(EXERCISE):
Show each line below that contains the string "series". Case matters.

(SOURCE RECORDS):

- Opening Delimiter -

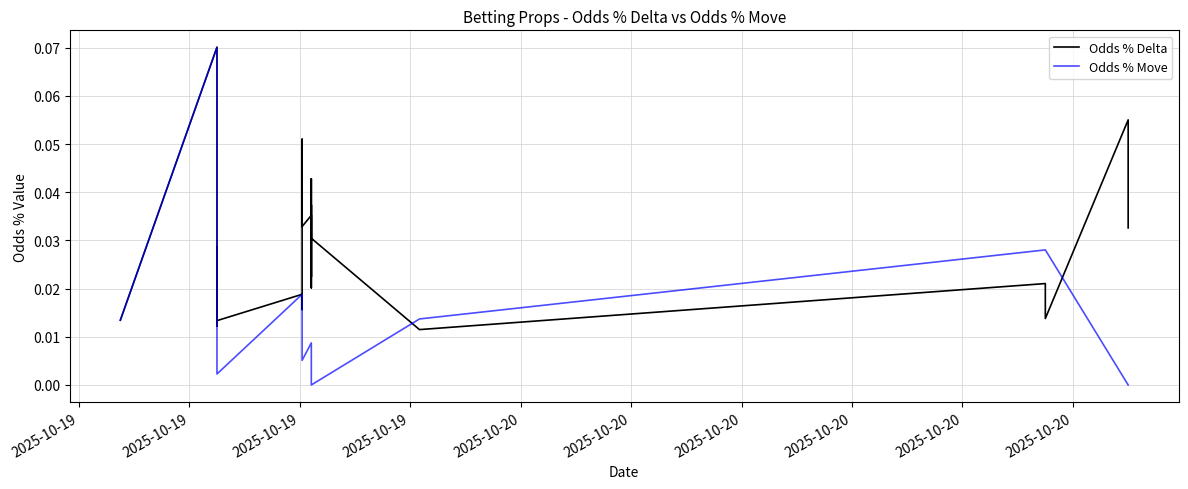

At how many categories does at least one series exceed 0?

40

- Closing Delimiter -
- Opening Delimiter -

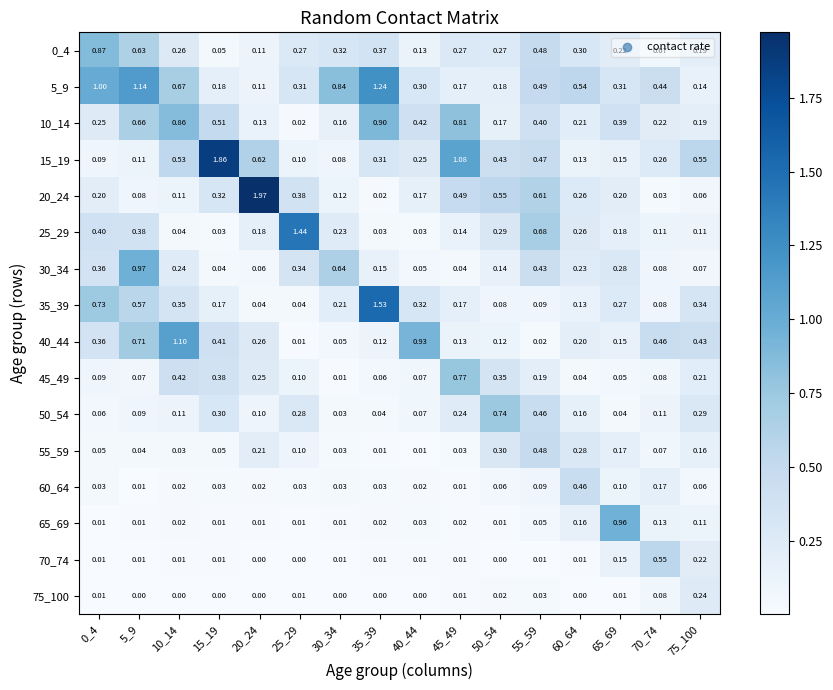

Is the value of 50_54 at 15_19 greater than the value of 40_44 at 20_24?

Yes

- Closing Delimiter -
- Opening Delimiter -

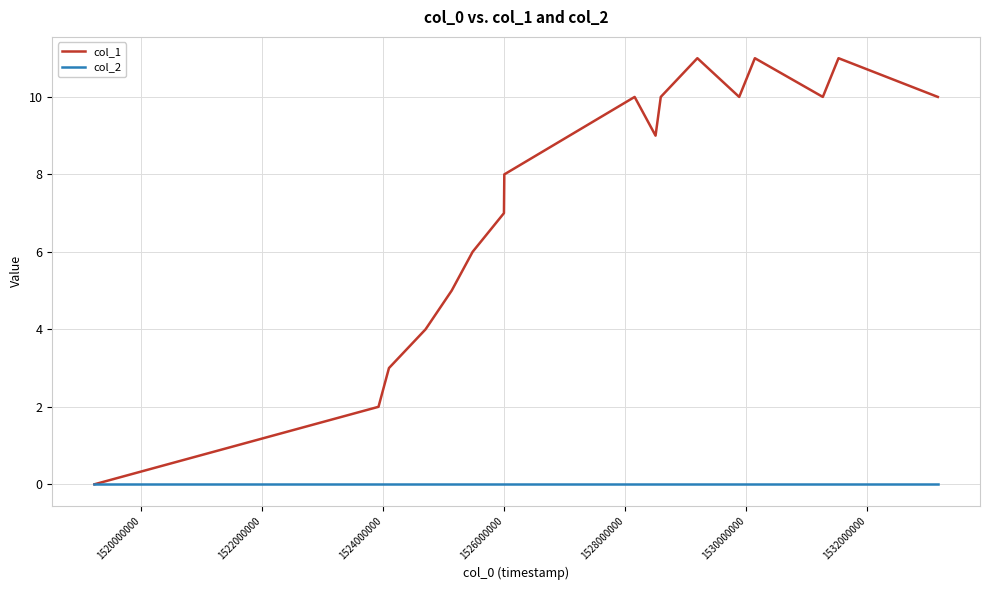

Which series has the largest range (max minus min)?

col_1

- Closing Delimiter -

(RESULT FOR THIS TASK):
At how many categories does at least one series exceed 0?
Which series has the largest range (max minus min)?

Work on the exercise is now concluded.